The robot learns the basilar movements, postures and gestures designed in the learning activities. The robot behaviors are organized in modules, each one having a proper learning goal. The modules can be re-used during the definition of other LAs, with consequent advantages regarding the extensibility of the system.

The robot can also learn associations between music patterns and suitable motion sequences through an internal mechanism of evaluation, as in a dance school. The dancing repertoire is stored into the long-term memory (LTM) and used as input by the planning and execution module.

During the planning and execution phase, the humanoid dancer estimates the best sequence of movements to produce, choosing time to time the best movement according to the previously executed movement and the perceived sound.

Moreover, the robot is able to create new dancing steps in real time, by means of an artificial creative process, relying on the combination of an interactive genetic algorithm and a Hidden Markov Model (HMM).

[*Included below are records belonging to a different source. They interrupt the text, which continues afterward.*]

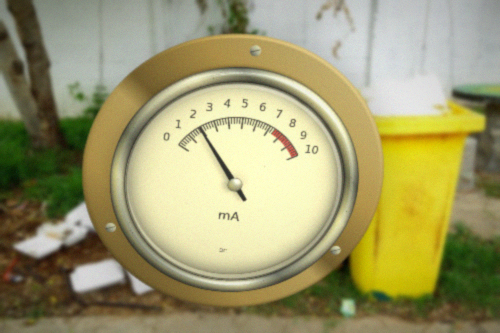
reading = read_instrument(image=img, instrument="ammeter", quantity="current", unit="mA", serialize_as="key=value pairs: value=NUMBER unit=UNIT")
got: value=2 unit=mA
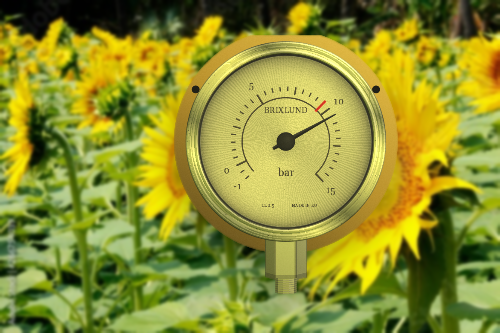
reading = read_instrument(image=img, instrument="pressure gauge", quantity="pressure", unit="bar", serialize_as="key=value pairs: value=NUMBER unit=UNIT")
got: value=10.5 unit=bar
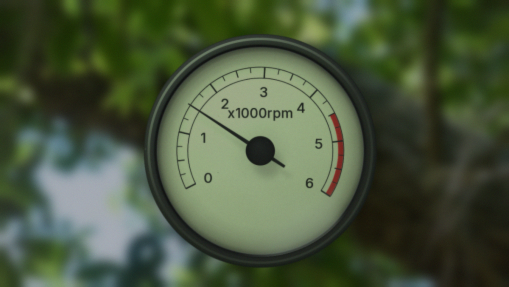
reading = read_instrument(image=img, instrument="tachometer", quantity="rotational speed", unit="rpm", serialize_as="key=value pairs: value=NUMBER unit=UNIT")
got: value=1500 unit=rpm
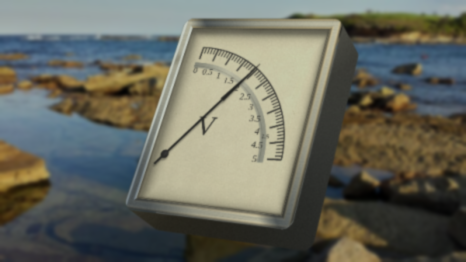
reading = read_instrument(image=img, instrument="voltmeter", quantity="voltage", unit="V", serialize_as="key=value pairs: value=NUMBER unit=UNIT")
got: value=2 unit=V
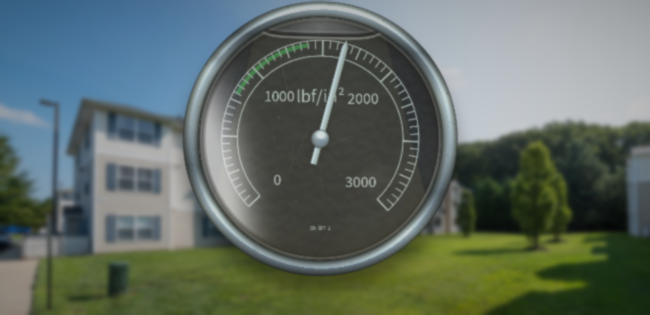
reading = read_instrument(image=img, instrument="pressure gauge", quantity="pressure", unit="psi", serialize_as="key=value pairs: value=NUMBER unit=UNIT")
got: value=1650 unit=psi
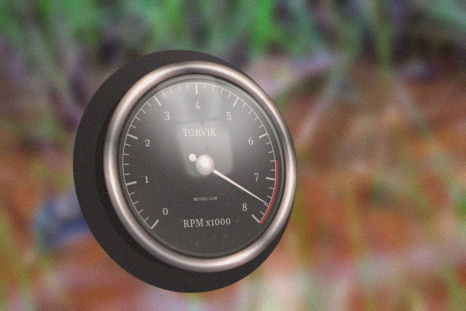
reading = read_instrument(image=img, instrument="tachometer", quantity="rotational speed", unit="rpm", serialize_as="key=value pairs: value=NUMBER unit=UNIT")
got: value=7600 unit=rpm
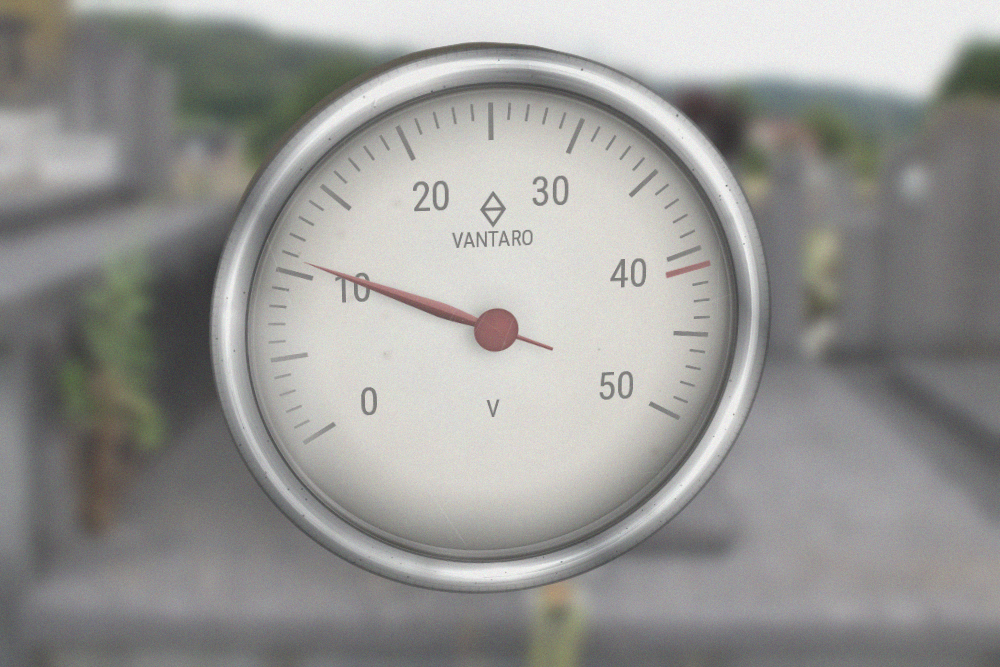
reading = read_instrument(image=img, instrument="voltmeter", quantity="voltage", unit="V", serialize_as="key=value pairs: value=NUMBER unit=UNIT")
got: value=11 unit=V
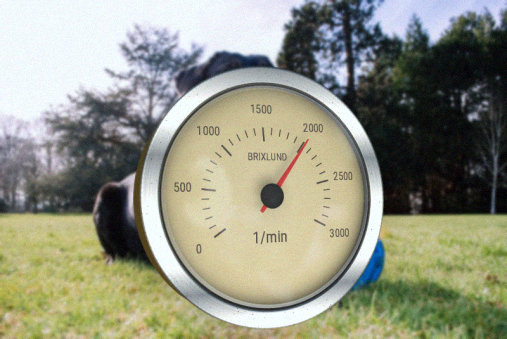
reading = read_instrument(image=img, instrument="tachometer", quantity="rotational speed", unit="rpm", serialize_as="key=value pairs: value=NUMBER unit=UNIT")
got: value=2000 unit=rpm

The main parameters of the HMM are the states, the possible observations and two stochastic processes governing the system through a Transition Matrix (TM) and an Emission Matrix (EM). Briefly, in our model [2] the states correspond to the possible movements that the robot can perform whereas the observations are the perceived music.

The Transition Matrix of the HMM represents the correlation between the different movement; it has a key role in the composition of the movements, and it is built to select those that suit better each other. The Emission Matrix is used to link the movements to the rhythm perceived by the system; it is set up to select some movements rather than others in the presence of specific musical patterns. The HMM is employed by the robot to estimate the best motion sequence associated with the perceived music. The robot also employs an interactive genetic algorithm to learn different dancing styles under the guide of a human teacher producing original and harmonized movements in relations with the perceived music.

5 Conclusion and Future Works

In this work, an innovative proposal for a STEAM Smart Learning Environment, called MYMi, has been discussed. The assumption is that the introduction of art in teaching processes of STEM disciplines can increase the efficiency of learning, improving at the same time students’ motivation and engagement.

The aim is to exploit body movements and dance in the definition of the learning activities since it is possible to obtain several connections with STEM concepts. We also propose the use of a humanoid robot as an amusing assistant in the accomplishment of the activities. Future works will regard the effective implementation and experimentation of the proposed SME.